Изменить стиль страницы

— Я распишусь, — успокоил ее Строкун.

Когда они сели в машину, он спросил друга:

— Может, домой?

— На Смолянку, — потребовал Иван Иванович.

Он хотел видеть то место, где Гришка Ходан стрелял в своего сына, в Саню...

Небольшой старый поселок двухэтажных, сработанных из необожженного кирпича домов, вскарабкавшихся на невысокие фундаменты из серого плитняка. Такие дома ставили наспех впервые дни после освобождения города от оккупации.

В них, как и в бараках, не было коммунальных удобств: вода — колонка во дворе, туалет — в конце двора. Тут же при нем — железобетонный ларь для мусора.

Дома, родившиеся в середине сороковых годов, давали приют тем, кто возвращался в город из далекой эвакуации: из Нижнего Тагила, из Кузбасса... Старожилы края, коренники. Они восстанавливали взорванные заводы и затопленные шахты. Город рос, хорошел, расцветал. Поднимались кварталы девяти- и шестнадцатиэтажных домов со всеми коммунальными услугами; горячая вода, мусоропровод, лифт, телефоны, лоджии — спасительницы от летней духоты и жары. Зеленели парки, пламенели розами бульвары. (Донецк получил диплом Гран-При как самый красивый и благоустроенный город среди промышленных городов Европы).

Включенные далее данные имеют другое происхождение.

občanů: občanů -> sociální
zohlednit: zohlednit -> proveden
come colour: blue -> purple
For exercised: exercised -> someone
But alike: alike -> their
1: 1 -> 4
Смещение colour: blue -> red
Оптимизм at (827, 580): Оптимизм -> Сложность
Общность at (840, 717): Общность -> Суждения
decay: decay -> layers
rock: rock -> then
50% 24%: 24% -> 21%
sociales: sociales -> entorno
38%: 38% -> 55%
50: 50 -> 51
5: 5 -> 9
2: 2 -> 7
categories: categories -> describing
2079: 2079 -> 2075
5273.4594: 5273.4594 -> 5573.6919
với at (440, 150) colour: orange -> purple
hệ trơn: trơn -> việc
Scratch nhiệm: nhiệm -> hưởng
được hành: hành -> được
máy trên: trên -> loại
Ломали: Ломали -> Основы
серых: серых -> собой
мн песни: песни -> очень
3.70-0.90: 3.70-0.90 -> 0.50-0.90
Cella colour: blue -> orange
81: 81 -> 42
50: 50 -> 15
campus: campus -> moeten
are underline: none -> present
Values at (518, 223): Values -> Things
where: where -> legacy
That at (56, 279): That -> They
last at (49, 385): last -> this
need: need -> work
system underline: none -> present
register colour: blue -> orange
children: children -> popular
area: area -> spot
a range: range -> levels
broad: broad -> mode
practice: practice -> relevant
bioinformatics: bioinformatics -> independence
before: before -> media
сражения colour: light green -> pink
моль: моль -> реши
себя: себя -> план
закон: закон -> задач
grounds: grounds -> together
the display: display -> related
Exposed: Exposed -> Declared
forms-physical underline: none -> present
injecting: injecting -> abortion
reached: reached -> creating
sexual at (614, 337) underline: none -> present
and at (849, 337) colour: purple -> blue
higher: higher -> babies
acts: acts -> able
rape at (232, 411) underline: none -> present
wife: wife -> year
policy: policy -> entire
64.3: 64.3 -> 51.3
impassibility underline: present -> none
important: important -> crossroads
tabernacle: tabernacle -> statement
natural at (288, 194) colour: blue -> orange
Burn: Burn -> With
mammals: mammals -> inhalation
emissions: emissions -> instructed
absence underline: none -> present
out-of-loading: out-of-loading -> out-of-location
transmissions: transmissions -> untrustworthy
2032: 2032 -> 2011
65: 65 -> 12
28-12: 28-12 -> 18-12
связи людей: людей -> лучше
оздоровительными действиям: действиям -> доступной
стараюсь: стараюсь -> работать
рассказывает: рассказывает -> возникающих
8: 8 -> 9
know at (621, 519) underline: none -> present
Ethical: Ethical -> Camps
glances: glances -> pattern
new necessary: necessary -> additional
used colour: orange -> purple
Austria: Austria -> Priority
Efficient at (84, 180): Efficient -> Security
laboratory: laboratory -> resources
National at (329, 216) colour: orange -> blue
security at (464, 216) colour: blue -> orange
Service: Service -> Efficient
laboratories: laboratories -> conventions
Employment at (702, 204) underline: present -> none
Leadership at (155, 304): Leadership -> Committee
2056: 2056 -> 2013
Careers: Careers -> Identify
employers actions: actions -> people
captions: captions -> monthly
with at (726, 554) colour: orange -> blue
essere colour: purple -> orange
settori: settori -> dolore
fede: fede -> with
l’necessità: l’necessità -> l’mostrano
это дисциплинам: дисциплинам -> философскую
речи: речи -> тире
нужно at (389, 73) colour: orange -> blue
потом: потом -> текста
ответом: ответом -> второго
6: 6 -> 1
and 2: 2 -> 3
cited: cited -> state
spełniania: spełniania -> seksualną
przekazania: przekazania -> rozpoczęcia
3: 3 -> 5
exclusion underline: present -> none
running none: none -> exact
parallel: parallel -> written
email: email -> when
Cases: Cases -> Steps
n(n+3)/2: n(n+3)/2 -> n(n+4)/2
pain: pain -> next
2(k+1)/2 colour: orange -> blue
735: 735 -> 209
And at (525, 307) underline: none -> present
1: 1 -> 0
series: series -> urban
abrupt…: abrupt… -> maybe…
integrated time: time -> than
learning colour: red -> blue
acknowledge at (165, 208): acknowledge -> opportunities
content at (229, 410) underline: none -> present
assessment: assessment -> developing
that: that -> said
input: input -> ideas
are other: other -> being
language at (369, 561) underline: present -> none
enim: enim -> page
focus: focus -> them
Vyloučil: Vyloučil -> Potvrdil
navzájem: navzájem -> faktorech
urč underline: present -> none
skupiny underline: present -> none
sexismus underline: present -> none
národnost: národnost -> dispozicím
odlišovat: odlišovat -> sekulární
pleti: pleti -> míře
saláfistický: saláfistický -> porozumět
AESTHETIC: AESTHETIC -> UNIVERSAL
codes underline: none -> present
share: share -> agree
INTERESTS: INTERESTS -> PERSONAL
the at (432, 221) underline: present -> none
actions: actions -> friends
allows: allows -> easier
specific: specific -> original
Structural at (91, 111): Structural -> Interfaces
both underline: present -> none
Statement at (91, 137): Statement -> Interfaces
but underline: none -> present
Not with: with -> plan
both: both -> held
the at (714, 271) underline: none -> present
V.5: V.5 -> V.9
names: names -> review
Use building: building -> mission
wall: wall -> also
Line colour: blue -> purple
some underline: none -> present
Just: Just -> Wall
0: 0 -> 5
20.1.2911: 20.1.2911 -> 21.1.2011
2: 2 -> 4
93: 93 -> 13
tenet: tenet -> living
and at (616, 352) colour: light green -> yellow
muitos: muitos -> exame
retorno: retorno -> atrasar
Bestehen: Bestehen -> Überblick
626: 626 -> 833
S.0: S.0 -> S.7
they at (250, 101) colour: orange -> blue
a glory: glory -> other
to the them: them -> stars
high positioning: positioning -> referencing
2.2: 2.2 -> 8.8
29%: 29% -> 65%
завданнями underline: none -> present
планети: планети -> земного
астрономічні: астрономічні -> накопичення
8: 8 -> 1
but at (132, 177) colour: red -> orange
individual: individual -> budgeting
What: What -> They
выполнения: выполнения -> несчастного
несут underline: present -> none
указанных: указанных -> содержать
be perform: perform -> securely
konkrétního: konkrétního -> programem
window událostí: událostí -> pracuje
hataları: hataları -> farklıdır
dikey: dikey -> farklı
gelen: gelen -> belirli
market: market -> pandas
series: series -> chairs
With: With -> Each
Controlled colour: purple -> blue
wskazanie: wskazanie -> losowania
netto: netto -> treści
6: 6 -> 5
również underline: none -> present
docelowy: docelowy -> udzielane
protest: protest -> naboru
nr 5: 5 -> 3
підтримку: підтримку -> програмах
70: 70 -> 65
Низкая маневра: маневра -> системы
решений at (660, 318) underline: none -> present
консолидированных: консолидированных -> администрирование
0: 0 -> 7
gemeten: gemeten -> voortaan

А здесь, в этом поселке, за годы, прошедшие после войны, ничего не изменилось: разве что люди постарели и дома обветшали. Было решение горисполкома — снести поселки, переселить жителей в новые дома, Но разве согласятся пенсионеры — рабочая гордость края — покинуть дорогие их сердцу старые пепелища, где у них были сараюшки с пятком кур-квохтуш, аккуратно несущих по три яйца в день, крохотные садики, грядочка огорода! «Да без нее, без этой грядочки-кормилицы, мы бы все с голоду подохли! И в годы войны покопаться весной в парующей, просыпающейся от зимней спячки земле, ходить ни свет, ни заря слушать, как гудит пчелка и прочая комаха в кипени вишневого белоцветья, млеть от удовольствия видя, как проклевывается росточек редиски, сорвать тугой померанцевый помидор, пахнущий солнцем, полевыми просторами, степным ветром, и сказать заскочившему на часок сыну и внукам: «В магазине таких не купишь».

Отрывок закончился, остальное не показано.